Are Exercise Bikes Worth It?

If you get the right machine to fit your needs—and you actually, you know, use it—then yes, it’s worth the money. Exercise bikes come with a range of features and in a range of price points to match, so it’s important to keep your personal needs and budget in mind while you shop. If you plan to use your stationary bike here and there, a less-expensive, no-frills bike might be more your speed. But if this is going to be your primary exercise routine, it probably makes sense to splash out for a fancier bike.

Can You Lose Weight Using An Exercise Bike?

Absolutely, says Hodges. “Cycling is a form of exercise and to see a reduction in weight, you must be at a caloric deficit.” In other words: The calories burned from cycling can contribute to weight loss. “If your goal is to lose one pound per week, you should aim to burn an excess of 3,500 calories per week,” says Hodges. But for best results, “You’ll also have to consume less calories from food in addition to riding an exercise bike.”

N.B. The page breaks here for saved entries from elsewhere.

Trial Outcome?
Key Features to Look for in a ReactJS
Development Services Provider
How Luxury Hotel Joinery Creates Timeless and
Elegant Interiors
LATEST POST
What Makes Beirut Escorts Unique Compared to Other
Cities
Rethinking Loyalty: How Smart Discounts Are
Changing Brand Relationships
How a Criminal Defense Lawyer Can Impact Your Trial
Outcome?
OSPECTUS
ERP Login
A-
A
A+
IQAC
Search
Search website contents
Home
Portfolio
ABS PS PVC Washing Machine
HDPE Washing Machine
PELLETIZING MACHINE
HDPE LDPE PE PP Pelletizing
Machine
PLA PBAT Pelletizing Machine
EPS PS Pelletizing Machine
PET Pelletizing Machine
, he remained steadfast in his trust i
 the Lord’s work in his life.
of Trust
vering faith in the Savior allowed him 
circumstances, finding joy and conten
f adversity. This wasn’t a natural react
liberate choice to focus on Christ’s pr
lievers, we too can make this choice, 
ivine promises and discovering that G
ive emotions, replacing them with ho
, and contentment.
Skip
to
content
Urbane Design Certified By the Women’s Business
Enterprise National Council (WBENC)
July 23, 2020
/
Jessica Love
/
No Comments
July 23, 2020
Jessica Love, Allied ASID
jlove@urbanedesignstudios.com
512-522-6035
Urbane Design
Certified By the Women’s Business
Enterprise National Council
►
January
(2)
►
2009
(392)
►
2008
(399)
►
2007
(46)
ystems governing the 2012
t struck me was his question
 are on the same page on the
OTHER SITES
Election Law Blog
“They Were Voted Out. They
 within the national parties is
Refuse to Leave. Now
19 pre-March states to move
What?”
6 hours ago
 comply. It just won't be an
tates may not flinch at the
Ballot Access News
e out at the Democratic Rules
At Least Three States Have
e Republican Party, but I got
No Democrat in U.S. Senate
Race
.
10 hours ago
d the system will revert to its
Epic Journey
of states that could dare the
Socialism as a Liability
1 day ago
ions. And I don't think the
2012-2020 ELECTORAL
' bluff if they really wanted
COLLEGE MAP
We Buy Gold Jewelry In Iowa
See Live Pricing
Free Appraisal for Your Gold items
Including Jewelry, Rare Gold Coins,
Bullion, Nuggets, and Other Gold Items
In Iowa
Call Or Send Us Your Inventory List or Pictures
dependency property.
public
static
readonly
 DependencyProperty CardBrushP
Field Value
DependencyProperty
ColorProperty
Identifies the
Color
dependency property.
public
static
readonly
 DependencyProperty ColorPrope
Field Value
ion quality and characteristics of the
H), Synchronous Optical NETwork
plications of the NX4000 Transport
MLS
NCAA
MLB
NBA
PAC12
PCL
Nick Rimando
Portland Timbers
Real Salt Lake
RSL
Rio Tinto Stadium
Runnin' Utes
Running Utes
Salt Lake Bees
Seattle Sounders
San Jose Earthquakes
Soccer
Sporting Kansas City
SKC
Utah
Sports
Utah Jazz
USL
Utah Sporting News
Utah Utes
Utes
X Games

How Long Should You Ride An Exercise Bike?

Hodges says it all boils down to your physical ability and time constraints: How many days a week can you commit to riding your exercise bike, and for how long? “For shorter time periods, I would suggest interval training to maximize caloric expenditure in a 10- to 20-minute time period,” he says. “For longer time periods, I would suggest 30 minutes to an hour. I would also aim for three to five days per week, if possible.”

As for newbies, “Beginners should aim to complete at least 150 minutes of exercise per week, which is a little over 20 minutes per day.”